Goal of the exercise:
Will you write out all the entries below exactly?

══════════════════════════════

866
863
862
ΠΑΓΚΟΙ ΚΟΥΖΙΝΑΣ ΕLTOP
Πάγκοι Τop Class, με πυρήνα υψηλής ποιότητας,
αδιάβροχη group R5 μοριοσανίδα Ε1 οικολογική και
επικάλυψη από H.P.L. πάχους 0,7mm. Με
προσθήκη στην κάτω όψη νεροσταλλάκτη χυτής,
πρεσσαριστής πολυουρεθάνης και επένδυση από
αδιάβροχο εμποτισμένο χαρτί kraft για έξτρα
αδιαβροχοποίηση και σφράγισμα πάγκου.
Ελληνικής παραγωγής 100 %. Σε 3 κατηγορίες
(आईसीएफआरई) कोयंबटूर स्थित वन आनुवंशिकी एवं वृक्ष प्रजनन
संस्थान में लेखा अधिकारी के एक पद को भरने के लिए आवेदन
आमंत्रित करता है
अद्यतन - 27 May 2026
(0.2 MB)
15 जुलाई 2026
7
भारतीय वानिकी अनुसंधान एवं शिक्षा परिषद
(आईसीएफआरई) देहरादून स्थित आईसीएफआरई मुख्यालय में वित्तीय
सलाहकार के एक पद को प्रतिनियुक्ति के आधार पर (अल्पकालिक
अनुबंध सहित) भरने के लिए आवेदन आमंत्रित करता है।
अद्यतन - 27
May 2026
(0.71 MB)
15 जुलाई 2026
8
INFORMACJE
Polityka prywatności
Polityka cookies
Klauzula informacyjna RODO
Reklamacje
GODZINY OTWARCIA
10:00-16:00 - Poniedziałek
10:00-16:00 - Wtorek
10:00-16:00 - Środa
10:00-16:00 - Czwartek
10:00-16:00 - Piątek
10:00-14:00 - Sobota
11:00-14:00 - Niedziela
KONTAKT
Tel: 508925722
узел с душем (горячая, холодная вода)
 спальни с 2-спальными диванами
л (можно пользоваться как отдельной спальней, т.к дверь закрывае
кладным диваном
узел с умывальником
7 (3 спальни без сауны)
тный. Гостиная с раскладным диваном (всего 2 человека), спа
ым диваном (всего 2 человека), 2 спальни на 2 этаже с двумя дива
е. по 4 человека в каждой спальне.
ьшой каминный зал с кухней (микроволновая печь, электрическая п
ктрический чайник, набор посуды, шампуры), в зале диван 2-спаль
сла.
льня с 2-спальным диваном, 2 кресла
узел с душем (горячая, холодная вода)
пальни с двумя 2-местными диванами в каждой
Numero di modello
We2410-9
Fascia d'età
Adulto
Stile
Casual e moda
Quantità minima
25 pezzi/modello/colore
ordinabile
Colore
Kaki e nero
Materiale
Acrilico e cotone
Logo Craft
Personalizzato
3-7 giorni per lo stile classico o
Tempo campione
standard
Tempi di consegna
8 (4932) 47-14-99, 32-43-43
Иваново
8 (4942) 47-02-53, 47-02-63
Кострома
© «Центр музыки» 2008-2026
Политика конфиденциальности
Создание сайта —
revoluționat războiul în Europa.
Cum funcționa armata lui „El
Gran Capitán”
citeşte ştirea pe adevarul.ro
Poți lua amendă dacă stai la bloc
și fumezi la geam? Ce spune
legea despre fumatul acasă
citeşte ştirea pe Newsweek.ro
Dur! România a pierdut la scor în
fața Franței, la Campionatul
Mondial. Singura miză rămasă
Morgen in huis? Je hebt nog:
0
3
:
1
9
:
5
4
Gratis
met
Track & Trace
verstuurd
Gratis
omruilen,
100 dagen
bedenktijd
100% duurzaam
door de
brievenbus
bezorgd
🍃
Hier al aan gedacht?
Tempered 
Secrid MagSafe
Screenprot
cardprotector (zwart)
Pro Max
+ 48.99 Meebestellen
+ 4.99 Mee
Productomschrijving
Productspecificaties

══════════════════════════════

Your response:
866
863
862
ΠΑΓΚΟΙ ΚΟΥΖΙΝΑΣ ΕLTOP
Πάγκοι Τop Class, με πυρήνα υψηλής ποιότητας,
αδιάβροχη group R5 μοριοσανίδα Ε1 οικολογική και
επικάλυψη από H.P.L. πάχους 0,7mm. Με
προσθήκη στην κάτω όψη νεροσταλλάκτη χυτής,
πρεσσαριστής πολυουρεθάνης και επένδυση από
αδιάβροχο εμποτισμένο χαρτί kraft για έξτρα
αδιαβροχοποίηση και σφράγισμα πάγκου.
Ελληνικής παραγωγής 100 %. Σε 3 κατηγορίες
(आईसीएफआरई) कोयंबटूर स्थित वन आनुवंशिकी एवं वृक्ष प्रजनन
संस्थान में लेखा अधिकारी के एक पद को भरने के लिए आवेदन
आमंत्रित करता है
अद्यतन - 27 May 2026
(0.2 MB)
15 जुलाई 2026
7
भारतीय वानिकी अनुसंधान एवं शिक्षा परिषद
(आईसीएफआरई) देहरादून स्थित आईसीएफआरई मुख्यालय में वित्तीय
सलाहकार के एक पद को प्रतिनियुक्ति के आधार पर (अल्पकालिक
अनुबंध सहित) भरने के लिए आवेदन आमंत्रित करता है।
अद्यतन - 27
May 2026
(0.71 MB)
15 जुलाई 2026
8
INFORMACJE
Polityka prywatności
Polityka cookies
Klauzula informacyjna RODO
Reklamacje
GODZINY OTWARCIA
10:00-16:00 - Poniedziałek
10:00-16:00 - Wtorek
10:00-16:00 - Środa
10:00-16:00 - Czwartek
10:00-16:00 - Piątek
10:00-14:00 - Sobota
11:00-14:00 - Niedziela
KONTAKT
Tel: 508925722
узел с душем (горячая, холодная вода)
 спальни с 2-спальными диванами
л (можно пользоваться как отдельной спальней, т.к дверь закрывае
кладным диваном
узел с умывальником
7 (3 спальни без сауны)
тный. Гостиная с раскладным диваном (всего 2 человека), спа
ым диваном (всего 2 человека), 2 спальни на 2 этаже с двумя дива
е. по 4 человека в каждой спальне.
ьшой каминный зал с кухней (микроволновая печь, электрическая п
ктрический чайник, набор посуды, шампуры), в зале диван 2-спаль
сла.
льня с 2-спальным диваном, 2 кресла
узел с душем (горячая, холодная вода)
пальни с двумя 2-местными диванами в каждой
Numero di modello
We2410-9
Fascia d'età
Adulto
Stile
Casual e moda
Quantità minima
25 pezzi/modello/colore
ordinabile
Colore
Kaki e nero
Materiale
Acrilico e cotone
Logo Craft
Personalizzato
3-7 giorni per lo stile classico o
Tempo campione
standard
Tempi di consegna
8 (4932) 47-14-99, 32-43-43
Иваново
8 (4942) 47-02-53, 47-02-63
Кострома
© «Центр музыки» 2008-2026
Политика конфиденциальности
Создание сайта —
revoluționat războiul în Europa.
Cum funcționa armata lui „El
Gran Capitán”
citeşte ştirea pe adevarul.ro
Poți lua amendă dacă stai la bloc
și fumezi la geam? Ce spune
legea despre fumatul acasă
citeşte ştirea pe Newsweek.ro
Dur! România a pierdut la scor în
fața Franței, la Campionatul
Mondial. Singura miză rămasă
Morgen in huis? Je hebt nog:
0
3
:
1
9
:
5
4
Gratis
met
Track & Trace
verstuurd
Gratis
omruilen,
100 dagen
bedenktijd
100% duurzaam
door de
brievenbus
bezorgd
🍃
Hier al aan gedacht?
Tempered 
Secrid MagSafe
Screenprot
cardprotector (zwart)
Pro Max
+ 48.99 Meebestellen
+ 4.99 Mee
Productomschrijving
Productspecificaties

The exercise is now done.